Алексей Петрович остановился, вскинул голову. Он слышал и видел свою жену, но врожденное актерство заставляло его играть некую роль и делать вид, будто он так погружен в себя, что ничего не видит и не слышит.

– А-а, это ты, – произнес он вполне натуральным голосом человека, вернувшегося из неведомого. Затем стремительно подошел к Маше, взял за руку, сел, посадил ее к себе на колени, как не саживал уж года три, отметив при этом, что Маша потяжелела и ему трудно удерживать ее на своих ослабевших за последние месяцы почти полного бездвижья ногах.
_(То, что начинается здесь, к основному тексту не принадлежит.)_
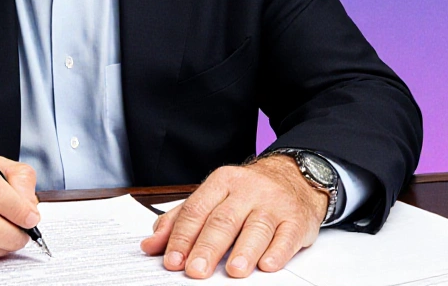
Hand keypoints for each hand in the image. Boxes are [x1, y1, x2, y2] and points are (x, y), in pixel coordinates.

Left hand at [140, 155, 327, 277]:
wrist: (294, 177)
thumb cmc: (247, 193)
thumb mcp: (212, 198)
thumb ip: (180, 220)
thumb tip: (151, 244)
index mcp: (221, 183)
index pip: (196, 210)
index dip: (182, 237)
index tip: (172, 260)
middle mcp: (247, 190)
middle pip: (223, 220)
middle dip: (207, 247)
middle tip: (195, 271)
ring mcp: (273, 204)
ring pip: (257, 227)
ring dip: (244, 251)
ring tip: (233, 271)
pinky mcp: (296, 219)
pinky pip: (287, 235)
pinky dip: (277, 252)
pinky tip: (267, 265)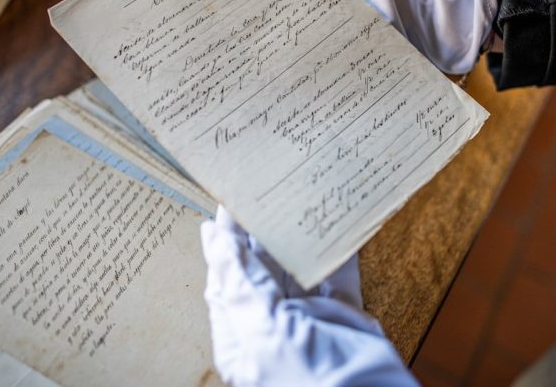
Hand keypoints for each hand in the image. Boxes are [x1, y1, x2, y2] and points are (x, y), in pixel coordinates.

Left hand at [201, 206, 419, 386]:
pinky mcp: (343, 313)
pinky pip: (337, 273)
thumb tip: (212, 237)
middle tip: (266, 187)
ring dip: (298, 233)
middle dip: (263, 229)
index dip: (226, 237)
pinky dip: (337, 248)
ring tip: (297, 194)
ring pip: (299, 264)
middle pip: (262, 266)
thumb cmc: (308, 381)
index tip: (231, 199)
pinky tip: (335, 220)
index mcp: (242, 333)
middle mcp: (272, 322)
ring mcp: (309, 317)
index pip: (227, 274)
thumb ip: (241, 281)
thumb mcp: (264, 329)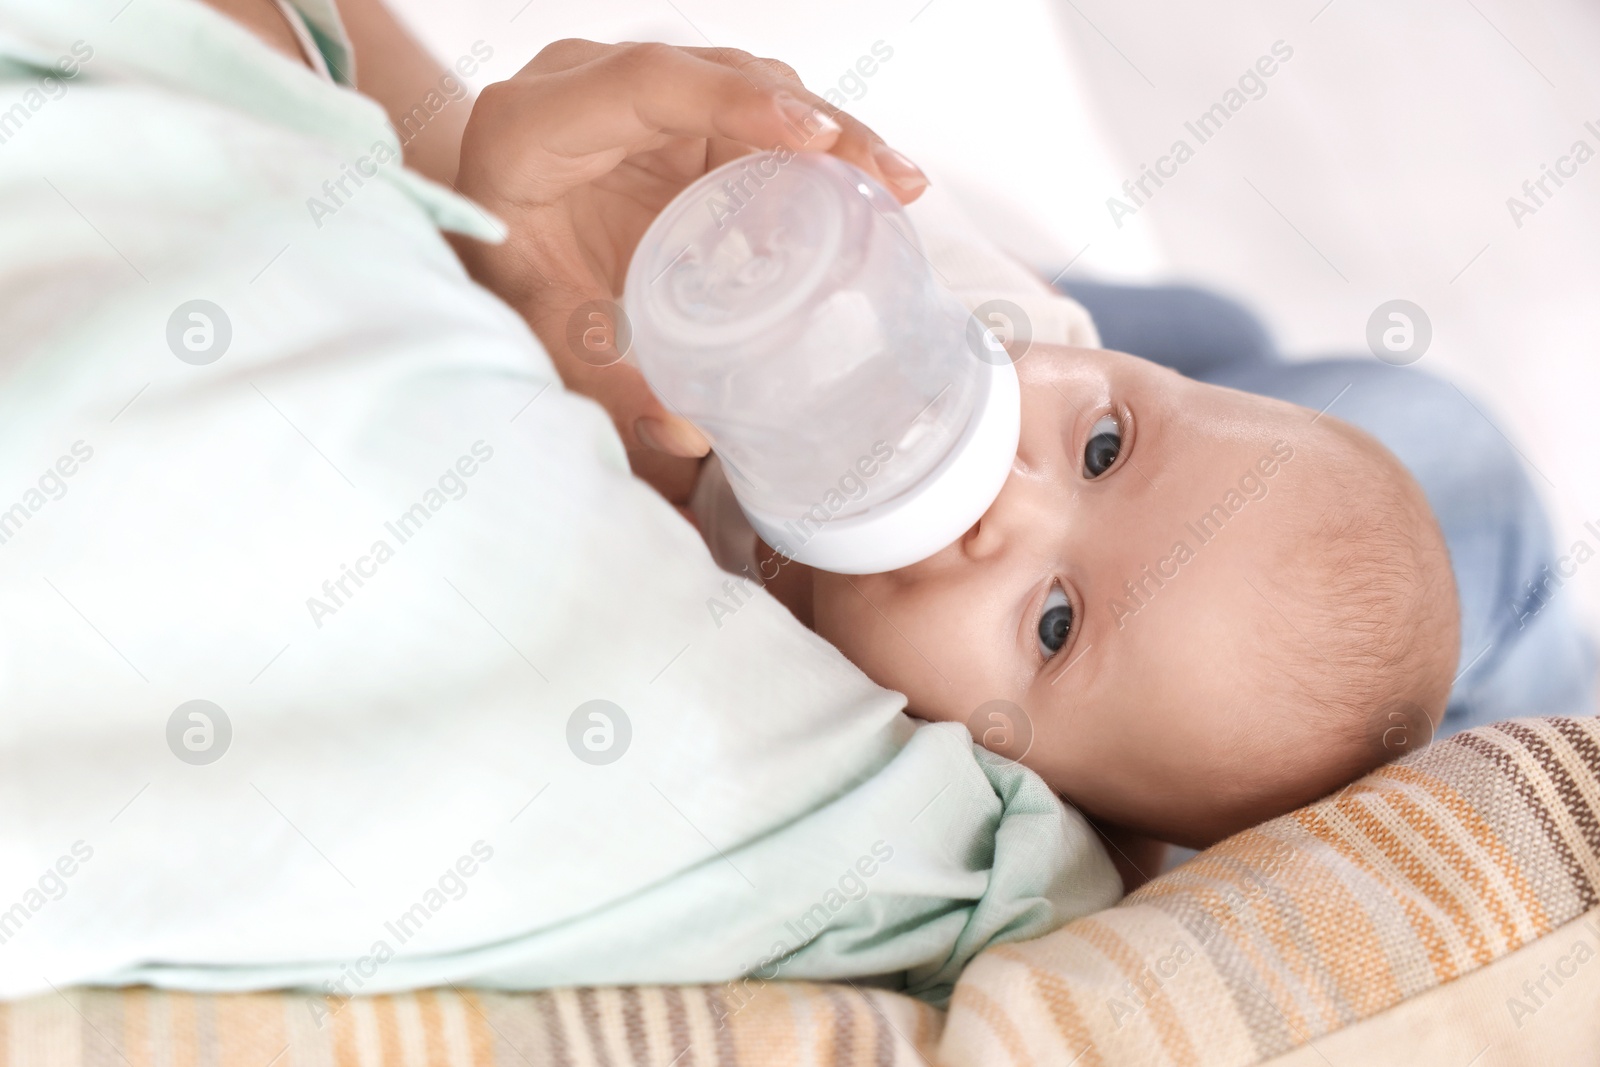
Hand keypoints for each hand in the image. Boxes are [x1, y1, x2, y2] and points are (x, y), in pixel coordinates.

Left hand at [453, 40, 928, 460]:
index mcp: (537, 124)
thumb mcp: (537, 324)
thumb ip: (600, 374)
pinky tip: (868, 188)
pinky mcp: (683, 117)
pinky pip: (760, 116)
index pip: (650, 83)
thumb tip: (685, 433)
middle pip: (720, 74)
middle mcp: (591, 85)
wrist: (484, 241)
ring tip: (896, 188)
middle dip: (816, 122)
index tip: (815, 138)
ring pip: (753, 86)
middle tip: (886, 179)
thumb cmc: (501, 273)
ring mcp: (643, 96)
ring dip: (832, 133)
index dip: (738, 100)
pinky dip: (817, 150)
«Надо гулять, – вяло подумал Алексей Петрович, зная, что специально для укрепления ног гулять не станет, что вообще забота о собственном здоровье – неприлична для истинного интеллигента. Другое дело, если бы он жил в деревне. Тогда приходилось бы ежедневно пилить и рубить дрова, заниматься еще чем-то, чем он занимается иногда на даче по необходимости. Но здесь, в Москве…

– Что-нибудь случилось? – тихо спросила Маша, опираясь одной рукой на подлокотник кресла, чтобы мужу было легче держать ее располневшее тело, а другой гладя его мягкие волосы, кое-где уже тронутые сединой.

– Нет, ничего, – поспешил успокоить ее Алексей Петрович. – То есть лично у меня ничего не случилось. Если не считать того, что работа сегодня почему-то не клеится.

– Ты устал, Алешенька. Тебе надо отдохнуть, развеяться, куда-нибудь поехать. Почему бы тебе не воспользоваться приглашением армянских писателей и не посетить Армению? Там сейчас уже тепло, все цветет. Право, поезжай.

– Да, ты, пожалуй… Я действительно устал, в голове пусто, на душе – тоже. И потом, все эти мерзости вокруг, в которых я никак не могу разобраться…

– Попей чаю, а то остынет…

– Да-да, чаю… Спасибо тебе, ангел мой, спасибо. Ближе тебя у меня нет никого. Я даже не представляю, что бы я делал, если бы не было тебя, – шептал Алексей Петрович, целуя жене руку.

В эту ночь Алексей Петрович ласкал свою жену с такой страстью, будто к нему вернулась молодость, и Маша лишь тихо постанывала, пугаясь его неистовых ласк.

На другое утро Алексей Петрович отправился в Правление Союза писателей. Он жалел, что не поехал туда вчера, хотя и не мог внятно объяснить себе, что бы такое могло измениться за день, проведенный им в стенах своего дома, если ничего не изменилось за полмесяца, что он не был на Тверском бульваре.

«Поеду, заплачу партвзносы, – подумал он, надевая в прихожей пальто, хотя платил обычно к концу месяца, а до конца марта оставалось еще более десяти дней. – Ну и… выясню насчет командировки в Армению». Он знал, что все это лишь отговорки, что на самом деле в Правление Союза его гонит страх перед неизвестностью, настолько сильный и необоримый, что сидеть дома и ждать становилось почти невыносимой пыткой. Уж если будут арестовывать, во что он никак не мог поверить, так лучше где-нибудь, лишь бы не в собственном доме на глазах жены и детей.

Первый, кого Алексей Петрович встретил в коридоре Дома Герцена, был член Президиума Правления СП поэт Исаак Соломонович Фефер, стремительно шагающий ему навстречу и чуть не налетевший на Задонова в полутемном коридоре.